Portugal’s tourism-dependent economy is expected to shrink by nearly 7% this year due to the effects of the coronavirus outbreak, the government said in its economic and financial stability programme published late on Saturday (6 June).
“A strong contraction of the Portuguese economy is expected as a result of the economic shock caused by the COVID-19 pandemic and the containment measures implemented,” it said, describing the 6.9% predicted fall as the “biggest contraction registered in recent decades”.
The economy is expected to return to growth in 2021, with the country’s gross domestic product expanding 4.3%.
The figures are a blow to a country that posted 2.2% growth year-on-year and 0.7% quarter-on-quarter in the last three months of 2019, the year it achieved its first budget surplus in 45 years of its democratic history.
Portugal has reported 34,351 confirmed cases of coronavirus, with 1,474 deaths, a relatively low tally especially when compared to hard-hit neighbouring Spain. But its export-oriented economy, reliant on tourism for nearly 15% of GDP, has suffered heavy losses.

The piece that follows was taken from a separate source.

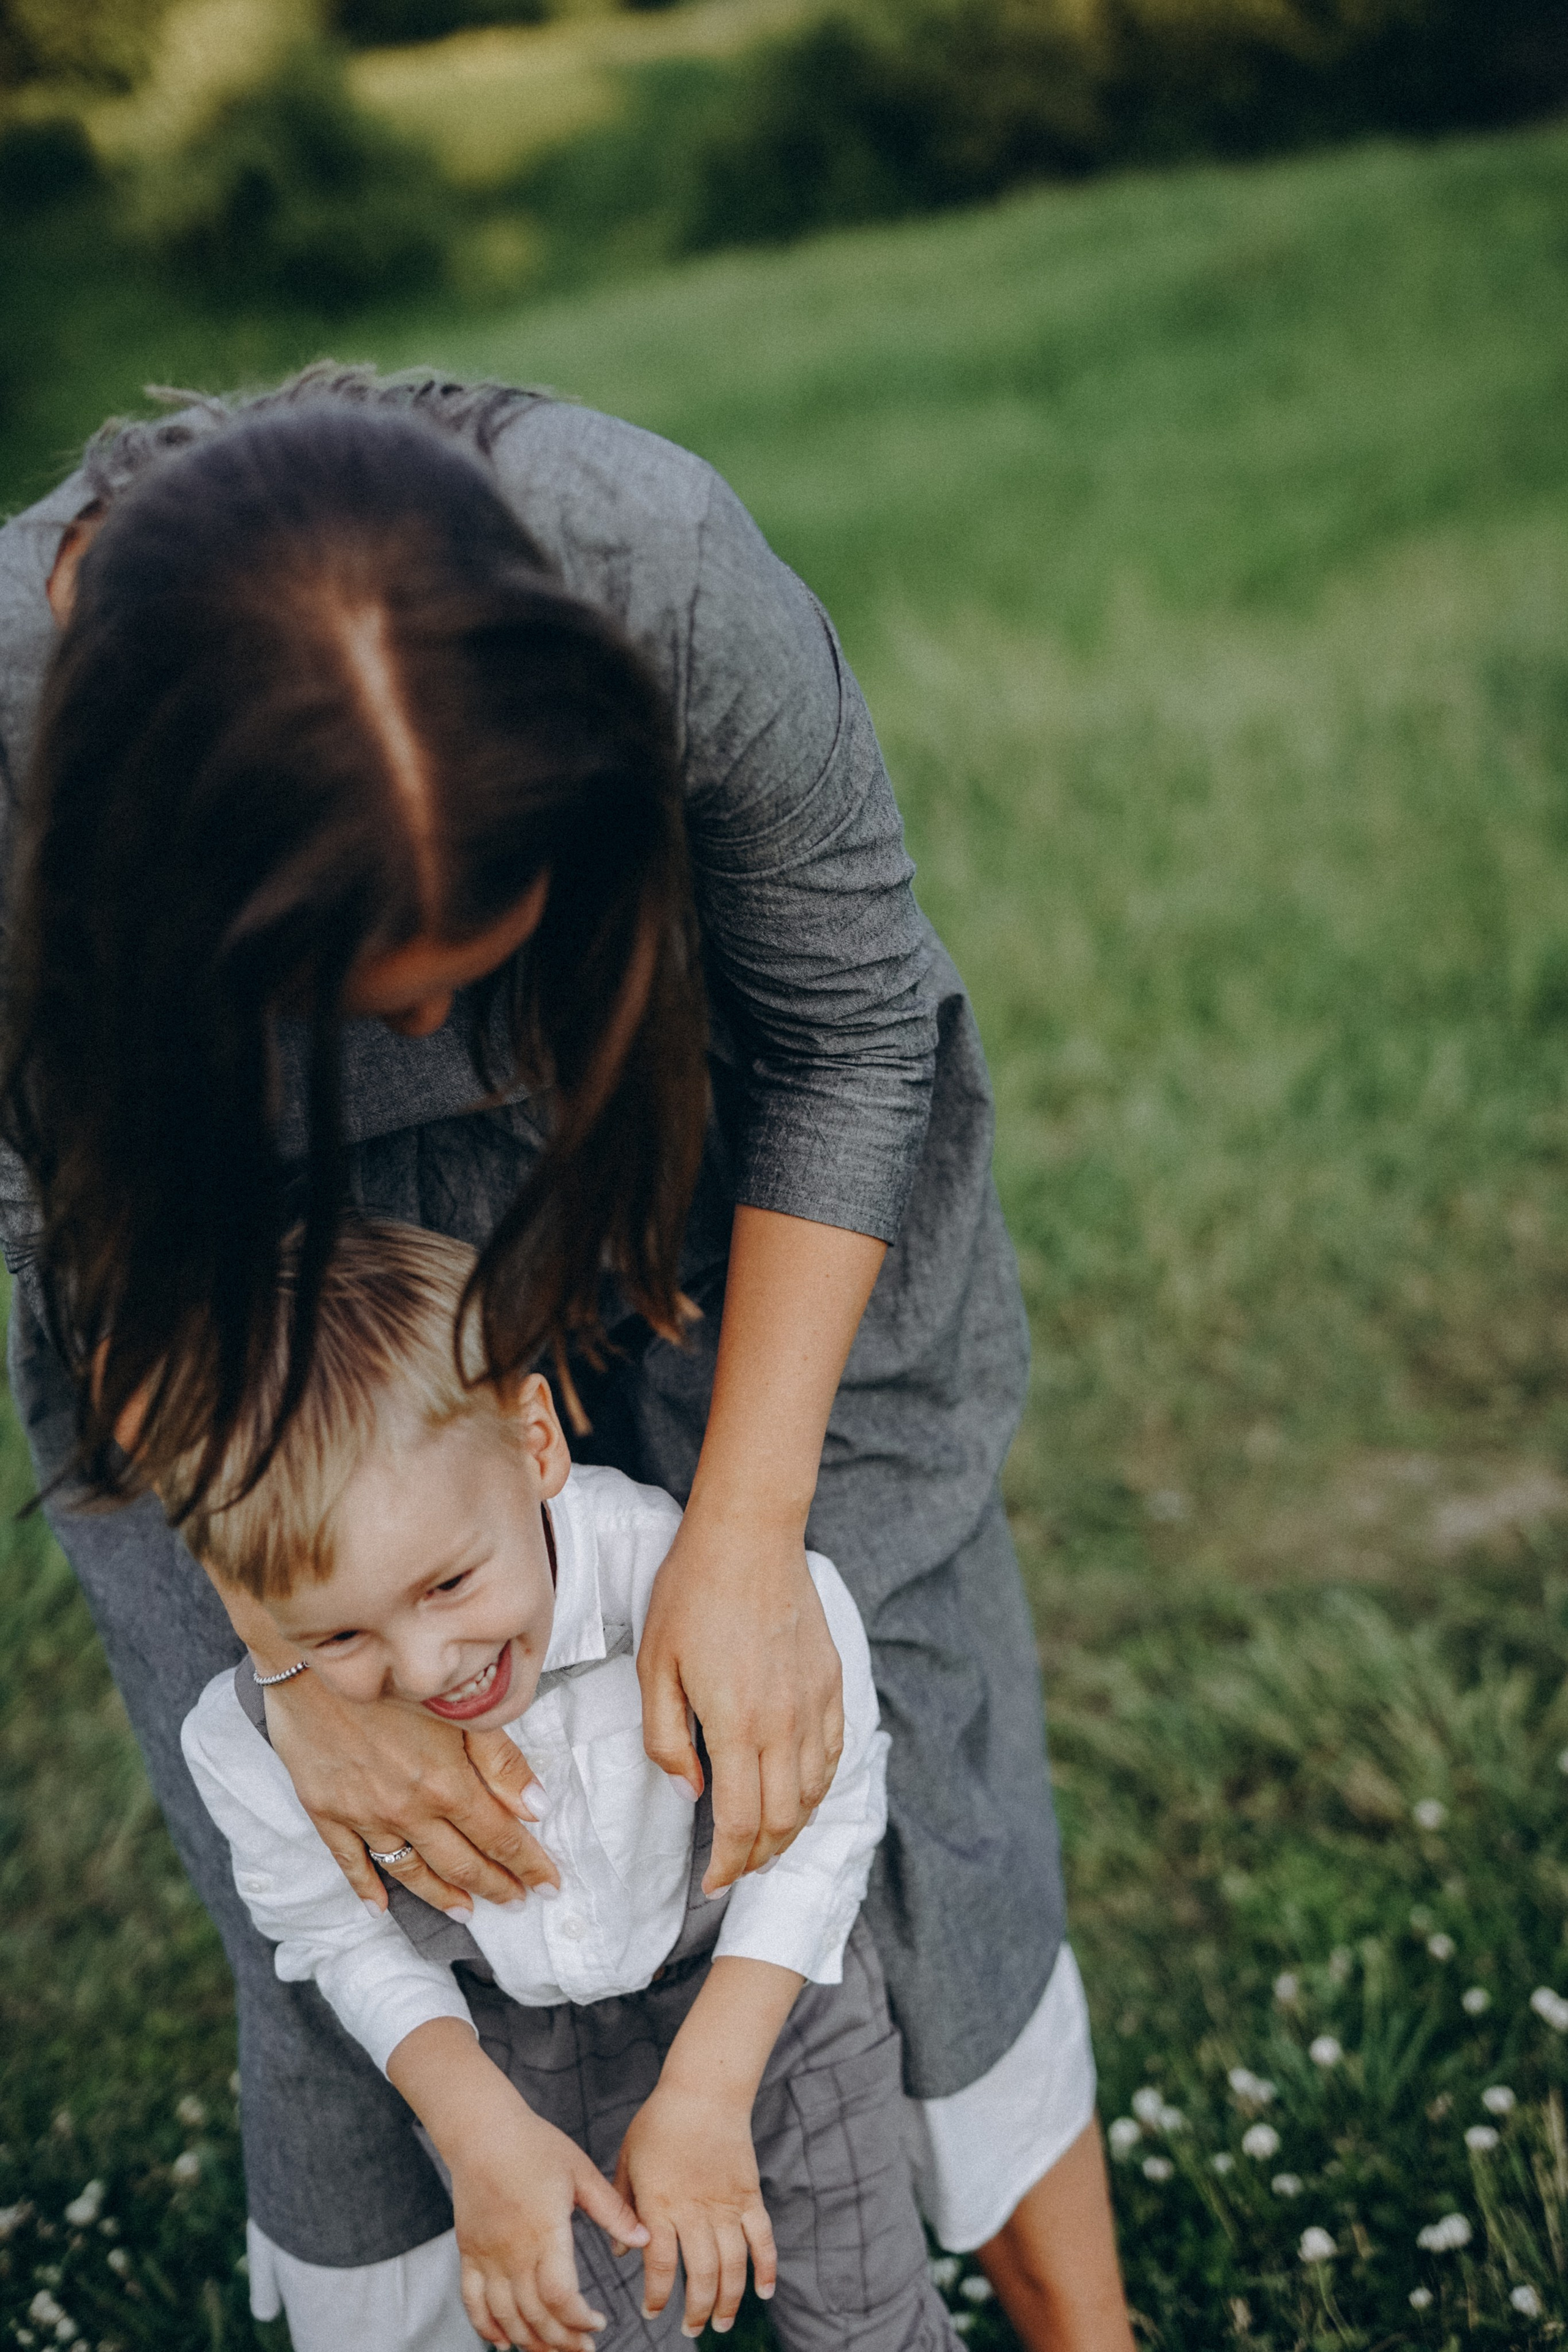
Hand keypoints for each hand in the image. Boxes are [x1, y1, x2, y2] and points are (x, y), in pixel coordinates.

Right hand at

The country locked down in mid-March and is now gradually easing restrictions. Its tourism sector collapsed in April as lockdowns grounded flights and kept visitors from the largest tourist market, Britain, away.
The number of overnight stays by foreign tourists in Portugal dropped 98.3% to nearly 71,000 in April from the previous year, official data showed.
In its programme, the government also said the unemployment rate, which had been falling as Portugal slowly recovered from the debt crisis, could hit around 9.6% this year and 8.7% in 2021.
Exports are also expected to fall, dropping 15.4% this year and 8.4% in 2021 due to the pandemic, the government added. Exports grew 3.7% in 2019.
“Part of this reflects a reduction in exports of services related to the tourism sector, where the impact of the pandemic is expected to be particularly severe,” it said.